Ayashe turned on me, eyes wide. “Uhh…”

“Wait.” I closed my eyes and turned away from her, sifting through some fifteen years of memories. When I was concentrating, the sight of other humans made me nauseous. I turned the coffee cup around in my hands, focusing on each precise twist. “‘Psalm 119:158: I behold the treacherous and loathe them, because they do not keep their word.’”

Ayashe’s narrow features drew in. She chewed her lip for a moment. “Not persecution. Retribution, revenge.”

“I believe your murderer was aiming for irony,” I said.

“Yeah,” she said. “Well, count me impressed. And a little creeped out. What about ‘Soldier 557’?”

“Nothing immediately comes to mind,” I replied. “I suspect it has to do with gematria or numerology, but I need the books from my apartment to figure it out.”

She scowled at mention of the apartment, but nodded curtly and crossed to the window. I watched her out of the corner of my eye: she waved to someone outside, and then briefly smiled. Her kids were still in the car? Must be.

“Five-five seven.” I ran my tongue over my teeth. “Hmm. Did they ever work out what the murder weapon was? The report says it was still being assessed.”

“Yeah.” Ayashe looked back to me. She seemed a little more relaxed while camped out by the window. “Shards of broken glass. All the cuts and everything were done with glass. They found it everywhere. The bodies were full of it. Carpet was full of it. Walking around the crime scene was a damn nightmare.”
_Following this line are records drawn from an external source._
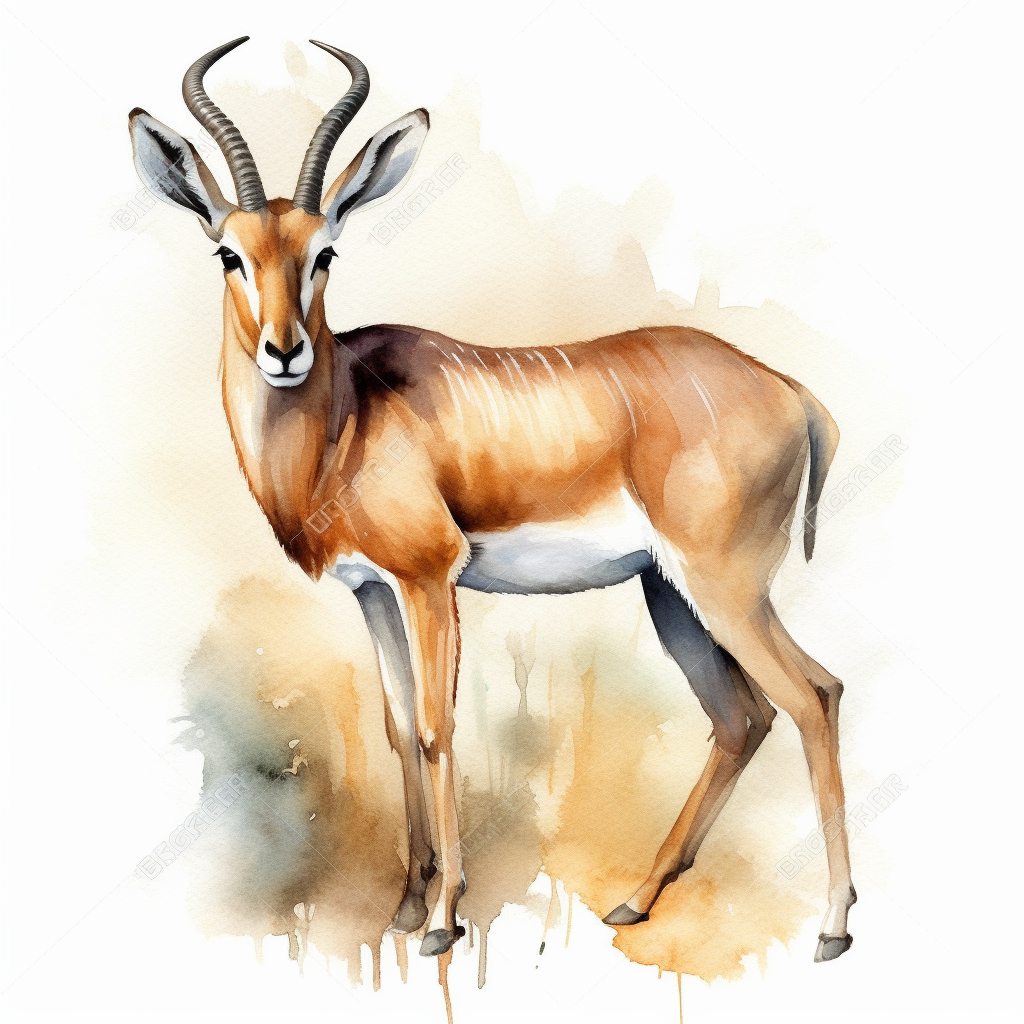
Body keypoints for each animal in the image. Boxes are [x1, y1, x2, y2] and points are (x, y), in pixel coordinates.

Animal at [129, 37, 857, 962]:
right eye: (229, 252)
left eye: (325, 252)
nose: (283, 351)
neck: (346, 417)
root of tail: (791, 390)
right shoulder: (373, 591)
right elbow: (400, 727)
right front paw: (405, 907)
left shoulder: (430, 579)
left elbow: (439, 728)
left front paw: (444, 918)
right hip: (670, 594)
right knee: (742, 718)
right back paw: (636, 901)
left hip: (725, 588)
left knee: (814, 695)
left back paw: (833, 925)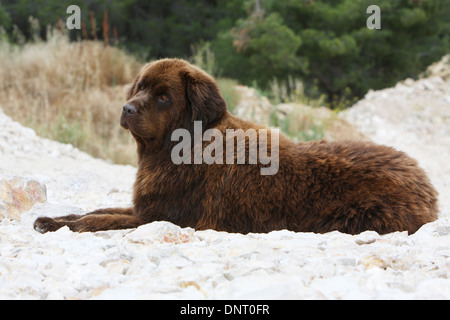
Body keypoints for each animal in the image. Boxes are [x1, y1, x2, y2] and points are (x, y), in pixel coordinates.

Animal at [35, 57, 440, 234]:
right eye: (140, 87)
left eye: (164, 97)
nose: (127, 108)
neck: (184, 145)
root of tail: (425, 181)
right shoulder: (144, 207)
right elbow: (94, 209)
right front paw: (52, 219)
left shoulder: (161, 215)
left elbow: (98, 219)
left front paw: (59, 225)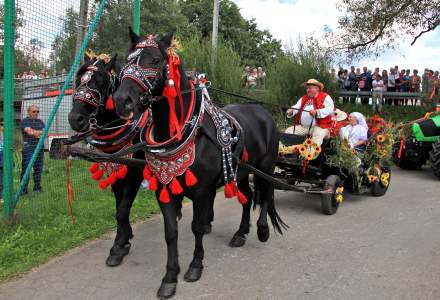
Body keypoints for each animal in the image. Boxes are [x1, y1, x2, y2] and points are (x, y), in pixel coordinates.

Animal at [111, 29, 288, 298]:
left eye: (155, 60)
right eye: (127, 60)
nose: (123, 100)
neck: (187, 132)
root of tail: (263, 111)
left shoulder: (203, 191)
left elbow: (196, 227)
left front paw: (195, 266)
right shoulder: (165, 190)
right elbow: (171, 233)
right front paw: (170, 277)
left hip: (264, 167)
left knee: (265, 194)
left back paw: (262, 230)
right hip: (239, 172)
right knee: (247, 198)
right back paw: (240, 233)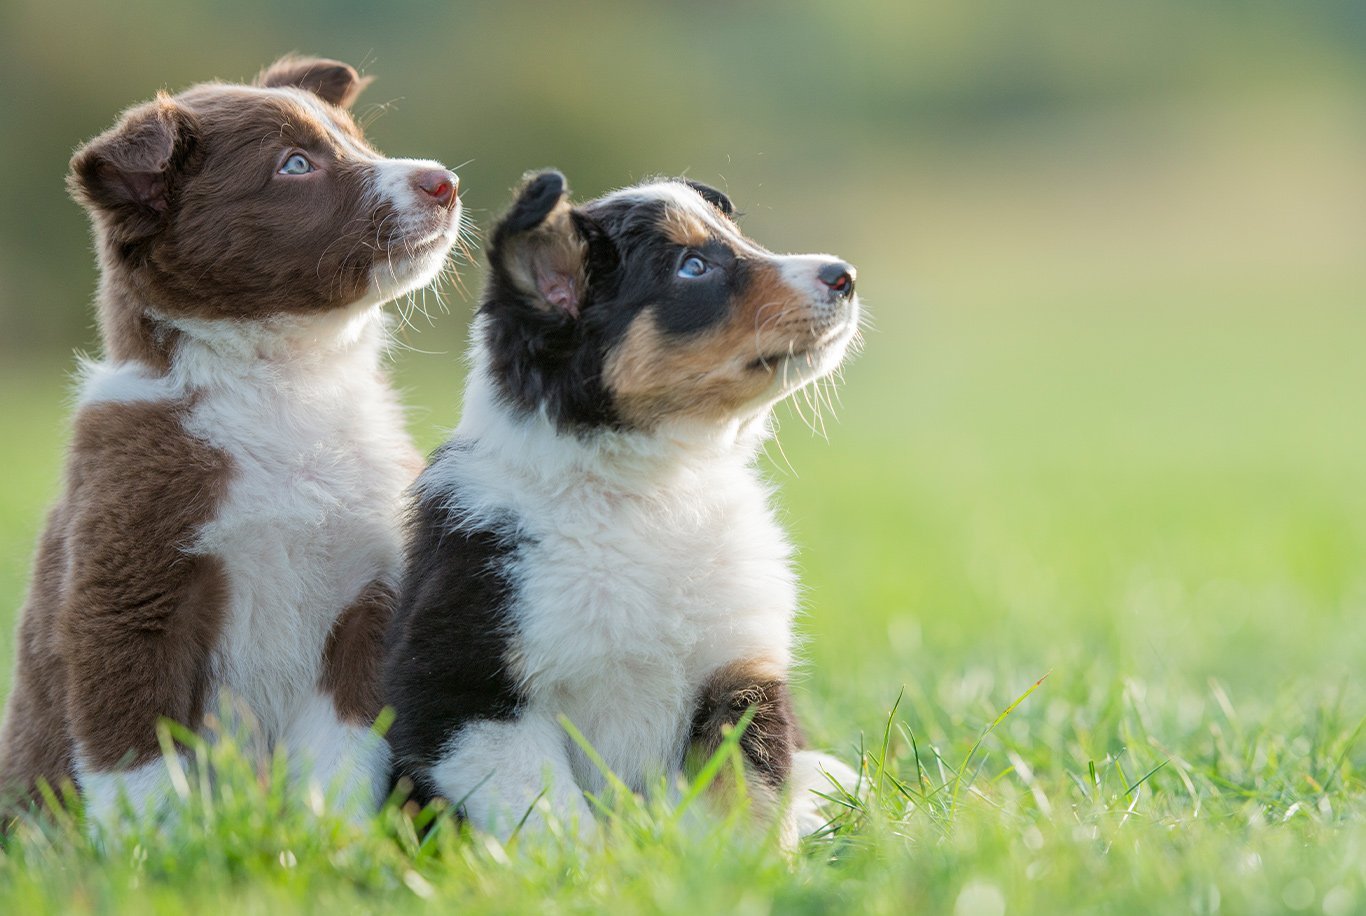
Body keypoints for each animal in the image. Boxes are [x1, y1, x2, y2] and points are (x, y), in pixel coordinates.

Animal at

“What about the children? The report doesn’t cover them.”

She sighed, reaching up to adjust her collar. Ayashe wore a fine silver chain that disappeared under her clothes: a crucifix, I could guess. “The bedrooms were trashed. No one took anything.”

“No older kids?”

She shook her head. “Lily and Dru homeschooled them with other Elders until they were twelve, and then they get sent to this boarding school place in Texas. The center was sponsored by this big old church.”
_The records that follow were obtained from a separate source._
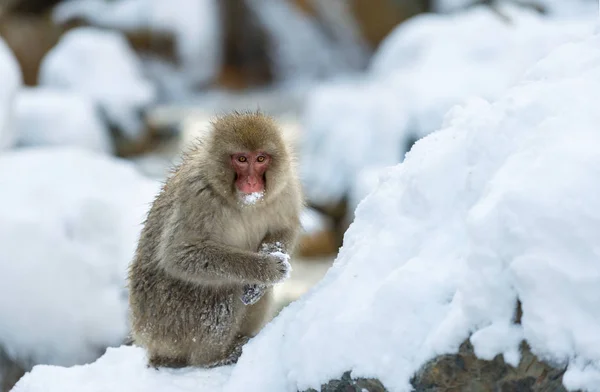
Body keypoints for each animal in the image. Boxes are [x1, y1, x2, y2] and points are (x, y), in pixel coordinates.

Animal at [128, 112, 302, 370]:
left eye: (261, 158)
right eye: (241, 159)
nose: (252, 182)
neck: (242, 202)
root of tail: (147, 338)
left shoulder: (286, 188)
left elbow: (285, 228)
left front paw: (264, 275)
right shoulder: (197, 197)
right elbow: (179, 255)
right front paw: (265, 269)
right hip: (170, 320)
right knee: (225, 291)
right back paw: (215, 358)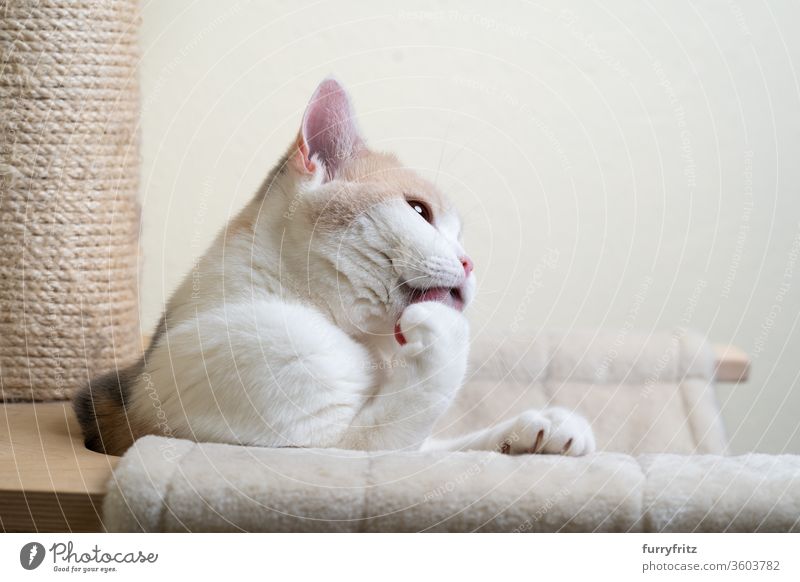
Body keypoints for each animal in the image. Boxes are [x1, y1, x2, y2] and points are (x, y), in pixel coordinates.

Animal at [75, 78, 596, 460]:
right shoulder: (331, 446)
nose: (470, 263)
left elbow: (449, 446)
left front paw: (542, 429)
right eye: (420, 212)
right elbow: (415, 407)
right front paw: (445, 332)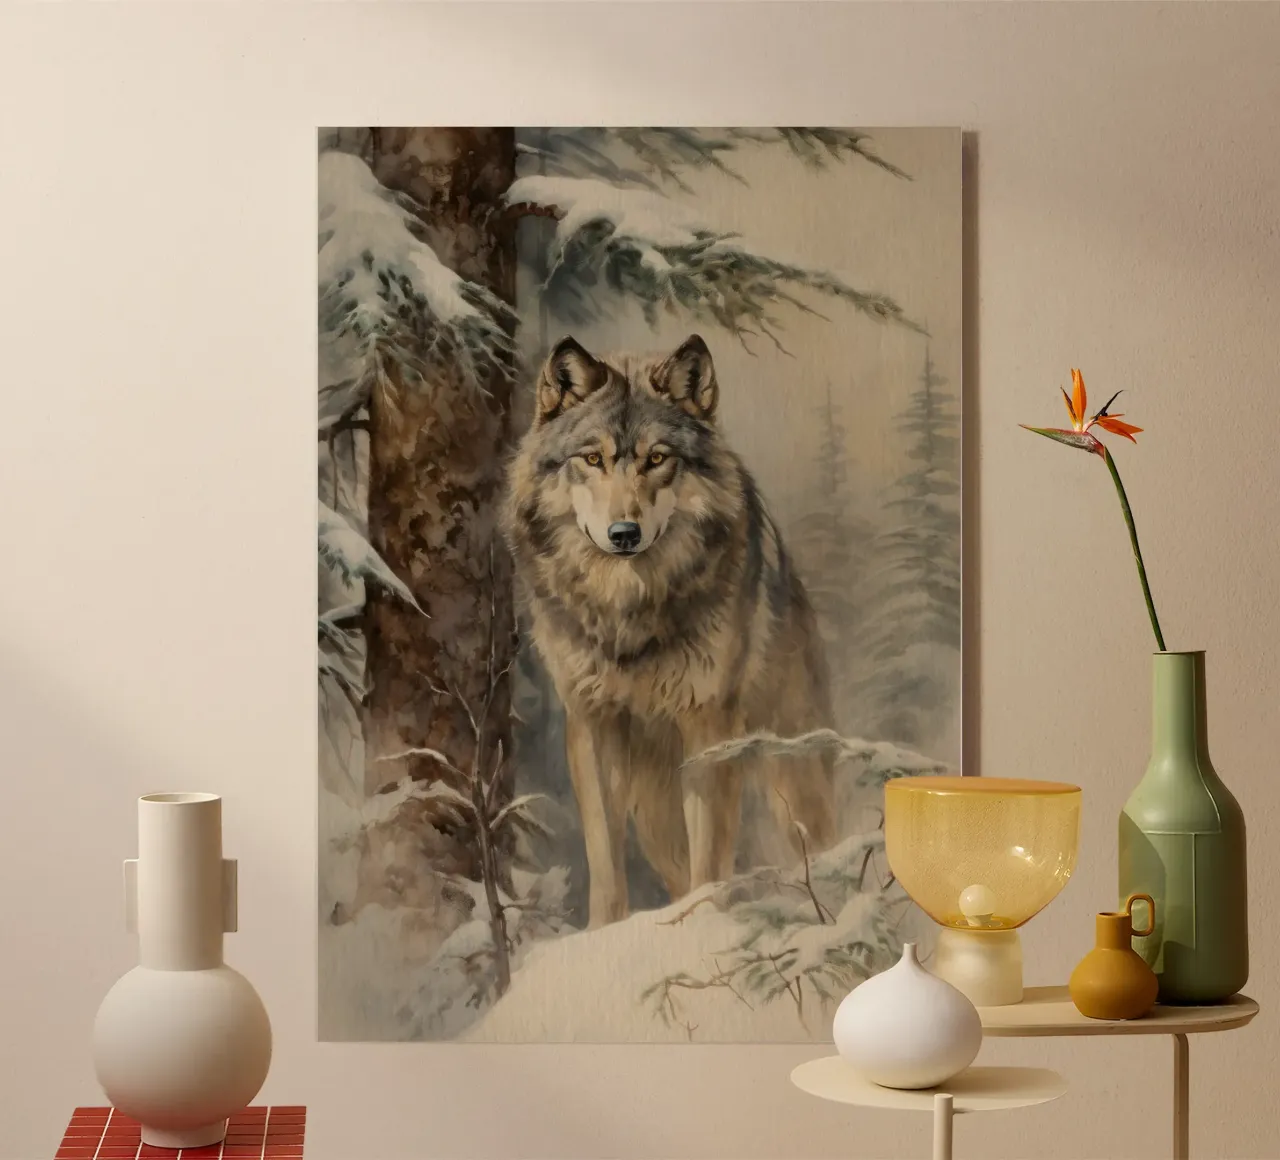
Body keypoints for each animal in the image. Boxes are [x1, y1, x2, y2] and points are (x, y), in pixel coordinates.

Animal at [503, 333, 836, 927]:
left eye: (657, 459)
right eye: (593, 458)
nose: (624, 533)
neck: (629, 612)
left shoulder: (709, 724)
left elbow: (711, 858)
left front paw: (705, 929)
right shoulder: (593, 724)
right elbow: (605, 861)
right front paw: (606, 935)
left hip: (791, 775)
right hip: (655, 814)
“What denomination were they?”

“Pentecostal-Charismatic.” She jerked her shoulders. “The Church of the Voice of the Lord. They’re—”

“A big deal in Chicago and the north Mid-West, I hear.” I set the photos down, and absently skimmed the first page of the report again. “And wealthy, if they can afford to host their congregation in a theater downtown, run a group home in a mansion, and a school. One of a few, I imagine.”
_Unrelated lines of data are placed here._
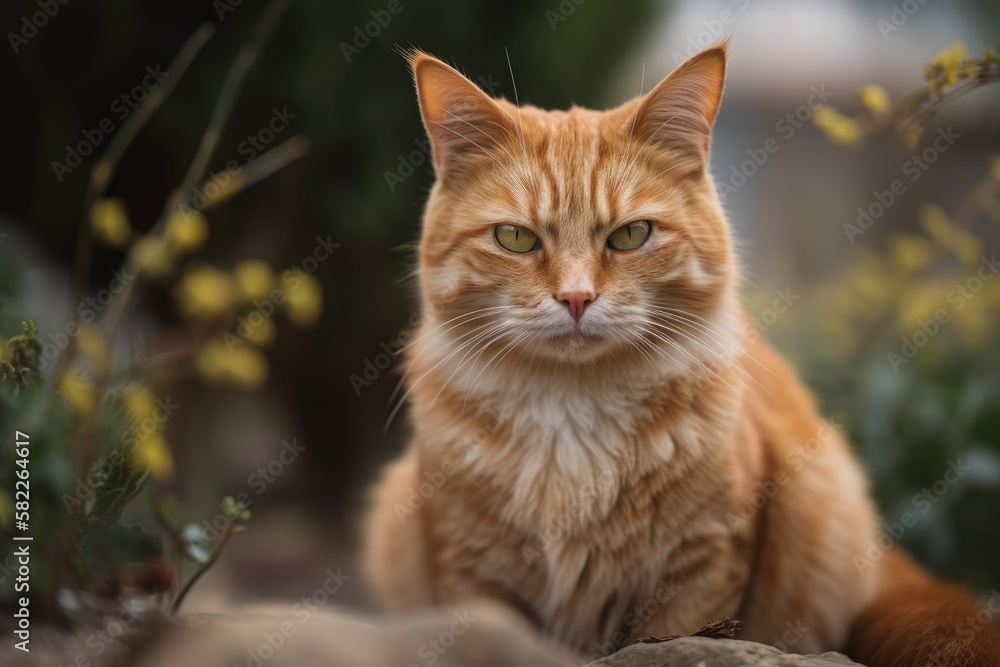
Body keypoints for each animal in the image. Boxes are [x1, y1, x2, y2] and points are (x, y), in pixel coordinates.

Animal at [364, 44, 1000, 664]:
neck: (572, 418)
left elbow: (681, 637)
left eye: (631, 235)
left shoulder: (702, 571)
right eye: (515, 238)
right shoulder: (469, 569)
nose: (576, 298)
“Yeah. It’s a big money church. They’re into that whole ‘prosperity gospel’ thing, but I mean, there ain’t nothing wrong with believing what you want.” Ayashe didn’t sound like she bought it.

“Have the Vigiles looked into the Church?”

“You bet.” She nodded. “Interviews with their pastor, friends of theirs – norms, not other shifters. The Church is well established in every major city and it checks out. If you want my opinion, that kind of Christianity is kooky, but Lily and Dru were very good people. They never did wrong by anyone that didn’t believe what they believed.”

I studied the names of the agents in charge of the case. Adept Lance McClaine, Agent Diana Moss. The Vigiles partnered their mages with a Blank agent? I hadn’t known that. “What’s McClaine like?”